Humanity has a poor record indeed of correctly perceiving and assessing value. The embodiment of worth, Himself, "had no beauty or majesty to attract us to Him, nothing in His appearance that we should desire Him. He was despised and rejected by men, a man of sorrow and familiar with suffering. Like one from whom men hid their faces, he was despised, and we esteemed Him not." (Isa 53:2&3) As our example, He came to wake us to the meanings hidden in plain sight, to the structure of purpose underlying the physical world. He provided us with some clarity of perspective on what is of eternal significance.

"God has chosen the foolish things of this world to confound the wisdom of the wise." (1 Cor 1:27) The 'wise' philosophers of this world are the ones who truly have the futile existence, and follow a 'dead end' path. They aren't clued into what is really going on around them.
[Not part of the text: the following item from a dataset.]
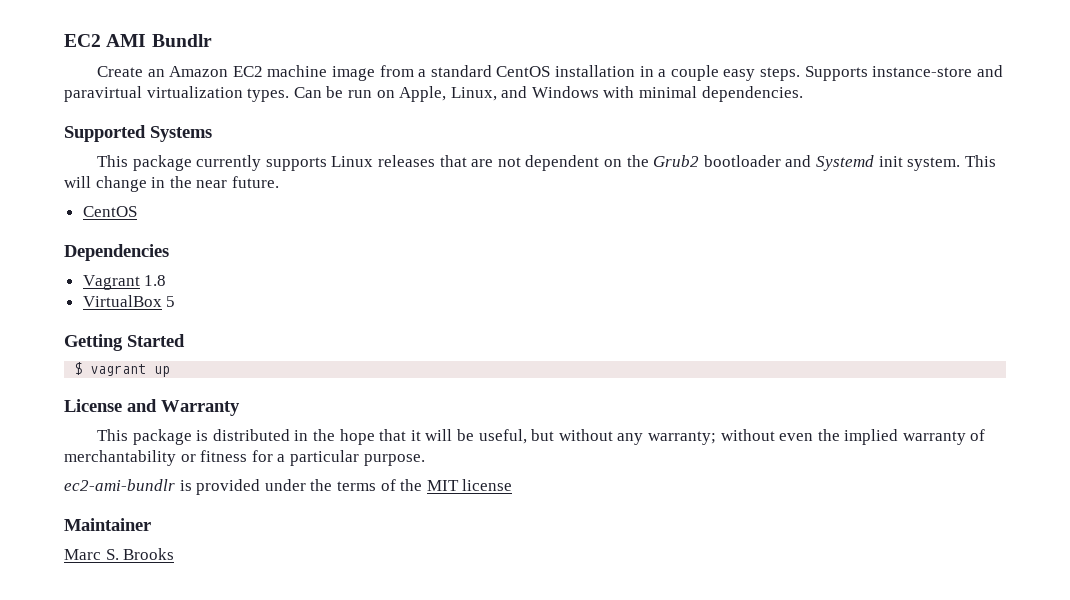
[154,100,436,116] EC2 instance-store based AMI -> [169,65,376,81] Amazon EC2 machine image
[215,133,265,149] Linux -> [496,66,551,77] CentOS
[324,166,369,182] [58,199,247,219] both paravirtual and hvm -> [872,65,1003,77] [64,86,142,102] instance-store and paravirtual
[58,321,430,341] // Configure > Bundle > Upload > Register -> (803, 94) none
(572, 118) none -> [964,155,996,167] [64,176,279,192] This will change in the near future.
Eternity is too large for their minds to grasp. Theirs is a colorless, one dimensional world.

This natural 'wisdom' has a value system diametrically opposed to Christ's. He, as the creator of the universe, sees more clearly and with total knowledge and understanding. Listen to what Christ values. He approves of the poor in spirit, those who mourn, the meek, those merciful, and those who are peacemakers. (Matt 5-10) Not exactly a list of the powerful and influential, is it? Yet these are the very ones who 'add flavor' by being "the salt of the earth" and 'color' by being "the light of the world". (Matt 5:13&14)

Which is to be preferred? The superficial or the profound? Can an illusion of self determination give satisfaction? Or is it better to open eyes to treasures of wisdom and understanding beyond price? It is an indictment of our spiritual blindness when we cannot see the shining jewel which is the person standing next to us. It is a trajedy of epic proportions when we do not feel the weight of honor bestowed upon us in any service we can perform for this earthly representative of our humble king.